Piedmont Center for the Arts’ schedule busy despite pandemic
By Lou Fancher
Gale-force artistry at the Piedmont Center for the Arts may be temporarily redirected but will never be halted, even by a global pandemic.
Indeed, despite Alameda County’s current mandate preventing large indoor gatherings in performance venues, the PCA is a beehive of activity. The previously scheduled fall season is now online or has artists hustling to secure dates in 2021 and beyond.
“Our lease with the city of Piedmont requires we do regular inside maintenance, so we’re cleaning carpets, refinishing floors and, as an all-volunteer-run organization, we take out the garbage too,” says PCA board President Sue Malick. “We’ve also been fielding innumerable requests and scheduling people up to two years out.”
Ever since the PCA opened in 2011, more than a century after early settler and landowner Walter Blair established Piedmont Park (next to PCA’s location at 801 Magnolia Ave.) and developer Frank C. Havens in 1907 added the Piedmont Art Gallery, the town’s enthusiasm for the arts has been booming. Malick says the community has always invested heavily in parks, schools and playgrounds but lacked a cultural centerpiece for years before the PCA’s opening.
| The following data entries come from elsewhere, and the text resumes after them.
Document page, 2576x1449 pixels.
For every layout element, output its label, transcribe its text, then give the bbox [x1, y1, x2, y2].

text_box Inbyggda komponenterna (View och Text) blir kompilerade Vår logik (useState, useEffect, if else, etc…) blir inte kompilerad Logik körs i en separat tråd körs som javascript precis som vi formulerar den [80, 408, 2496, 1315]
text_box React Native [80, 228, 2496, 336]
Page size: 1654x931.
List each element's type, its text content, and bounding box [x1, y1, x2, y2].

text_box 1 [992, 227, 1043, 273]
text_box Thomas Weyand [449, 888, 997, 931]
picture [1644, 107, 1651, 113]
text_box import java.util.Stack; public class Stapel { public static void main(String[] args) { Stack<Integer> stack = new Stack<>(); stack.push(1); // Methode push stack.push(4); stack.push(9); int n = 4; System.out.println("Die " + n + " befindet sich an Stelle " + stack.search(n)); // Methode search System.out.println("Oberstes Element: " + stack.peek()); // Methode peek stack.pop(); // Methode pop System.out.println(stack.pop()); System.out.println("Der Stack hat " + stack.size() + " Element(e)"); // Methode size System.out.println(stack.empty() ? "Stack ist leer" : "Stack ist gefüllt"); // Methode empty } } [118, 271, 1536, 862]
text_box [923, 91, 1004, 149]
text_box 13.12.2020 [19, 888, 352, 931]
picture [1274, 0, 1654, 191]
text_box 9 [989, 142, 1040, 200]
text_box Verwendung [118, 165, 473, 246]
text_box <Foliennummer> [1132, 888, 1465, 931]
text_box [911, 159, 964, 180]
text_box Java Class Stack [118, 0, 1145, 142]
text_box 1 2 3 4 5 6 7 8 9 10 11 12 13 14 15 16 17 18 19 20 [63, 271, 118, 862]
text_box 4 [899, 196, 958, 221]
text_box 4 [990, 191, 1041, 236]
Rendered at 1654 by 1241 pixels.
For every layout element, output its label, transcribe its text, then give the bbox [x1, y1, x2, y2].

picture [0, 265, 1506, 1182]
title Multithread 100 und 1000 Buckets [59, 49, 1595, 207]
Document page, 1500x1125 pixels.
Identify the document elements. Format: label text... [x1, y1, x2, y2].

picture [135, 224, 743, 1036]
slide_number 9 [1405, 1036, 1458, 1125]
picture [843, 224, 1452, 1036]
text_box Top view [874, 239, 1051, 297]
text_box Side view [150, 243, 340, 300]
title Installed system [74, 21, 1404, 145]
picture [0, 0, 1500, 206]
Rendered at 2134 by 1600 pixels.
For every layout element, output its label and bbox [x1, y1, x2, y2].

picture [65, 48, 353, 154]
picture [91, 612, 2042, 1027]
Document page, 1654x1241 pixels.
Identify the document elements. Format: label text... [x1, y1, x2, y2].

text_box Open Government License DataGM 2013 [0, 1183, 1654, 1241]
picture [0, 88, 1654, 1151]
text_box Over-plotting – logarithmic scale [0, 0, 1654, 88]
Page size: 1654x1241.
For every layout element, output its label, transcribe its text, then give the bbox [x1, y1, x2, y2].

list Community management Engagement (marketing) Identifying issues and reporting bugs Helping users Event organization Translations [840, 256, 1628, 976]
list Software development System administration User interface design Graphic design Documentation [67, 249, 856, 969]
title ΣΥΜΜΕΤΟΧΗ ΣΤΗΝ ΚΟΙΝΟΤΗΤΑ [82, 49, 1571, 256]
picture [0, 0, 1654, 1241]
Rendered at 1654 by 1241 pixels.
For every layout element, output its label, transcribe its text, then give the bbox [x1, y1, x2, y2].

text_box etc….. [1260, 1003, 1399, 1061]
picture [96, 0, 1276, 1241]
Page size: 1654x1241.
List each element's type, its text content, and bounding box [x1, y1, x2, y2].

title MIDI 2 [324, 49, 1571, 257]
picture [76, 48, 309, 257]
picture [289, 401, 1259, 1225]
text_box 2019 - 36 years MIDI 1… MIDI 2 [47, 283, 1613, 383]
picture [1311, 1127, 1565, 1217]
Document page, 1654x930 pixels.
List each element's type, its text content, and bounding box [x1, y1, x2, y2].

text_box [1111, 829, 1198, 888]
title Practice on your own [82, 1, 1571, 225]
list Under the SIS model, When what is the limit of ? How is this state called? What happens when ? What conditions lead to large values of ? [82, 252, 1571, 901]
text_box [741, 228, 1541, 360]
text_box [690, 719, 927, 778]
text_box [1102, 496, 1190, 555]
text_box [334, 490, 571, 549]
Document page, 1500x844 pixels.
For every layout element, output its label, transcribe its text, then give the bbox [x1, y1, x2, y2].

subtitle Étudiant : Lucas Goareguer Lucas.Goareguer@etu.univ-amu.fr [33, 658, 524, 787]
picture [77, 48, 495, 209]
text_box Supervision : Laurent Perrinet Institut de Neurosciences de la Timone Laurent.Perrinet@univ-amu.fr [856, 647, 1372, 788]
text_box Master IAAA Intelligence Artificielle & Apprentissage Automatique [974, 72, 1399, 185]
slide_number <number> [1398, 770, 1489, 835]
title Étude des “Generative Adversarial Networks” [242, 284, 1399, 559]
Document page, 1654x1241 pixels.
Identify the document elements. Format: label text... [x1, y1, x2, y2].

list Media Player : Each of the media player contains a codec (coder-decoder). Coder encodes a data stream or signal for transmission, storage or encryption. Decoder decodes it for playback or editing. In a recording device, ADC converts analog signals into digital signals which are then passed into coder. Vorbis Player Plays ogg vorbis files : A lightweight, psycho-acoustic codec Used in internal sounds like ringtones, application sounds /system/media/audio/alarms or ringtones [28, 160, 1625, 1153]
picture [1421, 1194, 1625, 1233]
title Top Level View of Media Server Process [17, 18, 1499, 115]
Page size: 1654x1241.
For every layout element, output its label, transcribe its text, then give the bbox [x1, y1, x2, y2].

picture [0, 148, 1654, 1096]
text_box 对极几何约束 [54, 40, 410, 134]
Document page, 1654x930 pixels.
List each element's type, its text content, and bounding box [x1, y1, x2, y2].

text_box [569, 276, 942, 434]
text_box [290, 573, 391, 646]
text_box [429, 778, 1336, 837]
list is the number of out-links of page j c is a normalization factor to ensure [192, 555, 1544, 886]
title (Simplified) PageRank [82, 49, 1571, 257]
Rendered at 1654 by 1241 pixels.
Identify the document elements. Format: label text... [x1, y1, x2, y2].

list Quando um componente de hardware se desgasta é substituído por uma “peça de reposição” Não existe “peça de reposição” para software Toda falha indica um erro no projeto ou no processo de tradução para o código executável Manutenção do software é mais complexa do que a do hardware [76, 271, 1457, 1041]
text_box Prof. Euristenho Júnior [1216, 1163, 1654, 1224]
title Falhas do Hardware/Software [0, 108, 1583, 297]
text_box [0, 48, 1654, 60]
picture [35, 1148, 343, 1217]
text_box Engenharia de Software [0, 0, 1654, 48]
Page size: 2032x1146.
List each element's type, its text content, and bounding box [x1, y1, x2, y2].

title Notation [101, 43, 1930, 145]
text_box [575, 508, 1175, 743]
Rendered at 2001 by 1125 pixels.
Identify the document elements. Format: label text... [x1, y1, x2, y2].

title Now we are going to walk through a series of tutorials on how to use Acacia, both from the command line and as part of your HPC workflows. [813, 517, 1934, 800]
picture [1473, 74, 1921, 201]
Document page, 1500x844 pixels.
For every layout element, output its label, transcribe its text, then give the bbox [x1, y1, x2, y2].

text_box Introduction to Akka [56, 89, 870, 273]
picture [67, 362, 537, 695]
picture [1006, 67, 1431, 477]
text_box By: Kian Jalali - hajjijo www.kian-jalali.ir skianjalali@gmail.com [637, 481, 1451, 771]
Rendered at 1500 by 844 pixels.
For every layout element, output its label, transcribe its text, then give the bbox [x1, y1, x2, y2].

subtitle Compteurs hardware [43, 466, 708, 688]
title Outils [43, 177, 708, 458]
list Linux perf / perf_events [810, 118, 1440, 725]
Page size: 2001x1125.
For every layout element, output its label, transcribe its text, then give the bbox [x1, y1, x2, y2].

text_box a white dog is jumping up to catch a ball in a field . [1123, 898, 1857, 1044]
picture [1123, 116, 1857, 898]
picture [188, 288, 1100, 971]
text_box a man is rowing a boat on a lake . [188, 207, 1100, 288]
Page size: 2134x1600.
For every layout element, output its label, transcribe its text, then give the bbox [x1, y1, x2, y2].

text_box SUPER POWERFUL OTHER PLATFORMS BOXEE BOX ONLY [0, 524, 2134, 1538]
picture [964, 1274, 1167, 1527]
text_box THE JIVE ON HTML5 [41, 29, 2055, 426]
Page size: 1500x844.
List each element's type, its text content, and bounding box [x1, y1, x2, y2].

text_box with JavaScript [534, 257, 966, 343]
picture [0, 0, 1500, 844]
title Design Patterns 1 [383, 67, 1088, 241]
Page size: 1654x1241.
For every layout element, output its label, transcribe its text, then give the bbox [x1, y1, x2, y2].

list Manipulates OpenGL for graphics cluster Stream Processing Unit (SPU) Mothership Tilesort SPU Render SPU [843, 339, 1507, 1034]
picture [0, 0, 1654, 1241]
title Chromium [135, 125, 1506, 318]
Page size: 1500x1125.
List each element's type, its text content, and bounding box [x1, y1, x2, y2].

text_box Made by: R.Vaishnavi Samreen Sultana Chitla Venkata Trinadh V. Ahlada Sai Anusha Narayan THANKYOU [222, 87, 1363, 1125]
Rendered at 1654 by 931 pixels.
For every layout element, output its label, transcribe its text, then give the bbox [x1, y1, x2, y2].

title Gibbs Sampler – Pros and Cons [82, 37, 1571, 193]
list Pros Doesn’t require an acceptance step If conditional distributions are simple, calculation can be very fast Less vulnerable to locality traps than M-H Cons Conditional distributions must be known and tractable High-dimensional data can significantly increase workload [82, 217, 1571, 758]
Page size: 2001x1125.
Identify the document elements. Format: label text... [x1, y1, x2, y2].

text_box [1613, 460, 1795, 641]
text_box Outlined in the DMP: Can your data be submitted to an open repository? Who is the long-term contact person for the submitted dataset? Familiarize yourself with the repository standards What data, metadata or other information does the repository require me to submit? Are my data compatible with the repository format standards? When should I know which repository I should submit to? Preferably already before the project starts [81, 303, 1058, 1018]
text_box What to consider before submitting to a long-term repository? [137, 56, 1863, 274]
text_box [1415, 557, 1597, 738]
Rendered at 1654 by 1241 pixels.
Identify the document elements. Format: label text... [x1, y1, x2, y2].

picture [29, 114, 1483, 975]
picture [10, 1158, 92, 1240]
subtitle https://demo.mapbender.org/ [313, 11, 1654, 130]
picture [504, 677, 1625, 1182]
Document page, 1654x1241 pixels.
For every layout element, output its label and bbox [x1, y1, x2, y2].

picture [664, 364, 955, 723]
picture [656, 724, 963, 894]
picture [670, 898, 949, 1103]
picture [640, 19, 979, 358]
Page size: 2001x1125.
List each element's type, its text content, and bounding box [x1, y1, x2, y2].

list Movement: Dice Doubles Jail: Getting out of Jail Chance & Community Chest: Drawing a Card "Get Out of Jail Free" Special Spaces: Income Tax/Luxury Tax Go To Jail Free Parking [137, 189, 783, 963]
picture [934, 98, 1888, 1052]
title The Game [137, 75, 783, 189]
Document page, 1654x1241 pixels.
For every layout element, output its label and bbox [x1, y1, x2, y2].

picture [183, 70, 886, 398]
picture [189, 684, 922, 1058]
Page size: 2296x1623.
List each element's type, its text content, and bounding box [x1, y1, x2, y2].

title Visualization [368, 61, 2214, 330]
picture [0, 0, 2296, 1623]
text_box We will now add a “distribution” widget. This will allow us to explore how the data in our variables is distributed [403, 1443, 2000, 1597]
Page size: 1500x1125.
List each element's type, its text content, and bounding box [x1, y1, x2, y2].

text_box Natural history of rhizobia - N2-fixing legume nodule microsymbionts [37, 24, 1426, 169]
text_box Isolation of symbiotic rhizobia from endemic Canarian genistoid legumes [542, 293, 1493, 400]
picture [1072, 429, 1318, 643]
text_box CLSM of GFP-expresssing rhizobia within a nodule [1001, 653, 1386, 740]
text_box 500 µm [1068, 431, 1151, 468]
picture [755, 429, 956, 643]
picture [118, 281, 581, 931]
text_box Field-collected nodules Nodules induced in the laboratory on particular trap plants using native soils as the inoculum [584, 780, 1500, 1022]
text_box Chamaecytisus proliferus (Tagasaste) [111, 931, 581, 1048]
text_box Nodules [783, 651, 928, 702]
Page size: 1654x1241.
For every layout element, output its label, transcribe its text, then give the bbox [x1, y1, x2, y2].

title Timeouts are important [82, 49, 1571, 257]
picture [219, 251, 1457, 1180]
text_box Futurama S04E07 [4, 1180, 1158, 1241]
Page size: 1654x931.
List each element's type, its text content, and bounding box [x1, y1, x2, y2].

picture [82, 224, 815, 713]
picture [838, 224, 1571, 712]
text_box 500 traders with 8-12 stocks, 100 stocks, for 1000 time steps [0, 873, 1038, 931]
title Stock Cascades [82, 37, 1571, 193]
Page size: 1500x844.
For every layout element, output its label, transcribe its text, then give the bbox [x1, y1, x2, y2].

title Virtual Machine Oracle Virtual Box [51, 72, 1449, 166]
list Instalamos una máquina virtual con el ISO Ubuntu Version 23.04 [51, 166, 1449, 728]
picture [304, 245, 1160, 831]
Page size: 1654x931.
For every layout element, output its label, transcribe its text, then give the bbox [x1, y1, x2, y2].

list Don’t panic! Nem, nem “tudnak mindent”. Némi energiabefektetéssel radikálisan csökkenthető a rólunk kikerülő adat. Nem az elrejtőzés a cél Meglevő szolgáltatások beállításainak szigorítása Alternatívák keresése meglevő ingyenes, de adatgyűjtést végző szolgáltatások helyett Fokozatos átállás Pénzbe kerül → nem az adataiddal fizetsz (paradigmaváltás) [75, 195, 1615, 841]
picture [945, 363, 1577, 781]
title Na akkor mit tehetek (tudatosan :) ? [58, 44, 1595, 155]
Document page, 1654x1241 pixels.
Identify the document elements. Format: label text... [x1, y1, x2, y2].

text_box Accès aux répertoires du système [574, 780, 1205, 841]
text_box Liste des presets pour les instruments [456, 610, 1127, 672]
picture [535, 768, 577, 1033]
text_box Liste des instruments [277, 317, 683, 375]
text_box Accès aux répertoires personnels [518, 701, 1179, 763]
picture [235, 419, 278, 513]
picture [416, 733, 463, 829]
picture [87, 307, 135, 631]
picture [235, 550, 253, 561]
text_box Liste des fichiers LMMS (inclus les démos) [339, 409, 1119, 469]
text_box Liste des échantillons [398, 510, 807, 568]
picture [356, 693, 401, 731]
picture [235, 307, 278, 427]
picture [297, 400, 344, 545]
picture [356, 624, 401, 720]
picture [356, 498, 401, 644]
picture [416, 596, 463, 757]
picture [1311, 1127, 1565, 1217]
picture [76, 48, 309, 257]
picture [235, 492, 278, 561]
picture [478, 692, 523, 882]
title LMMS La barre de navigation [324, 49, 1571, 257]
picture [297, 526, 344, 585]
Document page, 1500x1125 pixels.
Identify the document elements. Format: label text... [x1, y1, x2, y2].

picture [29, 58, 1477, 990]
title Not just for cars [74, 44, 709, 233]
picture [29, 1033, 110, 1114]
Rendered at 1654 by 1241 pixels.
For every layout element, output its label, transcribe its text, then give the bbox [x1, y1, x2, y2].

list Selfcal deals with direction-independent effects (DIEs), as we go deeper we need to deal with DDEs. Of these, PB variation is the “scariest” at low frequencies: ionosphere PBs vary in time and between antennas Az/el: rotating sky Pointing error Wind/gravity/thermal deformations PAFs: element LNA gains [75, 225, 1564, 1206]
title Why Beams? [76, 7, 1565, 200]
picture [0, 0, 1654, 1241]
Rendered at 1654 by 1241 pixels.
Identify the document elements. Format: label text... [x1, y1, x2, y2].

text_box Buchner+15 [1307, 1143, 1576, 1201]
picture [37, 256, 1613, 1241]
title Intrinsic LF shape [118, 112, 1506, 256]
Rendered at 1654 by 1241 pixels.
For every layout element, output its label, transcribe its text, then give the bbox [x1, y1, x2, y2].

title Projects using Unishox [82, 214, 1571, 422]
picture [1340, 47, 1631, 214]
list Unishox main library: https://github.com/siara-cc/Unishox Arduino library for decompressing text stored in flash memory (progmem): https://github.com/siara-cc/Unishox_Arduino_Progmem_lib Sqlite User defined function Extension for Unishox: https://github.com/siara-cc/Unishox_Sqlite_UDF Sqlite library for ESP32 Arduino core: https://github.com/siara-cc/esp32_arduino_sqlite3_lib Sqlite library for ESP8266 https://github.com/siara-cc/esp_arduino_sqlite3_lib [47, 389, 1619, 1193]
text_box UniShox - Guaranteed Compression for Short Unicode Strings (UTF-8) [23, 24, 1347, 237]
From all the response, we knew there was pent-up demand. Today we’re constantly looking to ways we can serve every art form and every age group.”
Standard offerings include a wide range: Piedmont High School poetry slams, author book talks, chamber and solo music concerts and annual and special art exhibitions.
“We want to start a film series to expand our artistic reach,” says Malick.
PCA’s internal data shows that their audiences have come from all over the Bay Area. A reputation for their facility’s exceptional acoustics, international guest artists rarely seen in intimate 100-seat venues and a commitment to supporting local community artists, schools and other nonprofits sets the tone.
“Chamber music was originally performed in drawing rooms, not concert halls,” she says. “Here, you don’t have to amplify the music, and the way the sound bounces off the space, performers just love it. Good word about us just spreads.”
During the pandemic, that “spread” has created momentum for several projects and presentations. Dedicated to long-term relationships already fostered, the PCA this year has supported cellist Annie Yeh’s “Bach Quadrupletet” summer 2020 episodes. New YouTube episodes every Wednesday of the cellist performing one of Bach’s 371 chorales ensure “the community doesn’t forget her — or us,” Malick says.
More Bach is on tap with Gold Coast Chamber Players’ live-streamed cello concert series featuring a collection of the composer’s suites. Launching this Sunday, with solo cellist Christopher Costanza performing Bach suites Nos. 2 and 6 and Stanford professor, author and composer Jonathan Berger weighing in on music’s effect on the brain, Malick says Gold Coast’s concerts provide marvelous educational content.
“We can’t physically have them, but we’re promoting what is supremely special about them. They bring artists from all over the world and make us a destination stop for exposing audiences to international offerings.”
Obviously, all is not solid ground for any arts organization charged with surviving the lengthy lockdown. Malick says the center’s enviable 10-year lease signed with the city and now under negotiations for renewal had them paying $1 annually in rent, with upgrades to the facilities made and paid for by the nonprofit to meet Americans with Disabilities Act compliance standards and annual maintenance and improvement requirements in addition to other terms. Subletting a few “rabbit warren-like” offices to a commercial tenant earns just enough income to keep the center afloat during the pandemic, she says.
“Even without user fees and live fundraising events, we’re doing better than many other arts organizations,” Malick says.
Also this Sunday, the PCA is hosting a virtual telethon from 12 to 8 p.m. to fundraise for the Chamber Music Society of San Francisco’s 2020-21 season. And when the county allows venues like the PCA to open their doors, Malick is looking forward to artist/historian Michael Stehr’s exhibit on Oct. 24 and the annual members’ exhibit with 40 artists of California Society of Printmakers on Nov. 15. PCA officials hope to present the events at the center but will present them virtually if necessary.
Festival Opera’s vocal recital series beginning Jan. 31 will also go virtual if necessary. Much like a current project that had cellist and videographer Samsun Van Loon opening the main door to film the individual members of the Chamber Music Society of San Francisco from a distance, the Festival Opera performers will be filmed against a green screen and later edited together into a seamlessly interwoven virtual performance that Festival Opera will broadcast online.
“We consider them part of our musical family,” says Malick, adding that “creating things is such a rush. It gives you a sense of purpose. It’s gratifying to feel you’re contributing to the greater good.”
Meanwhile, booking “a traffic jam of artists wanting to come in” and waiting for the county’s go-ahead to officially throw open the front doors, the center’s staff and board are developing appropriate safety protocols and researching the procurement of thermometers, masks and other necessary personal protective equipment.
“It’s all contingent on where we are as a county. We’re not just going into hibernation. We’re at the starting line, making sure we’re ready.”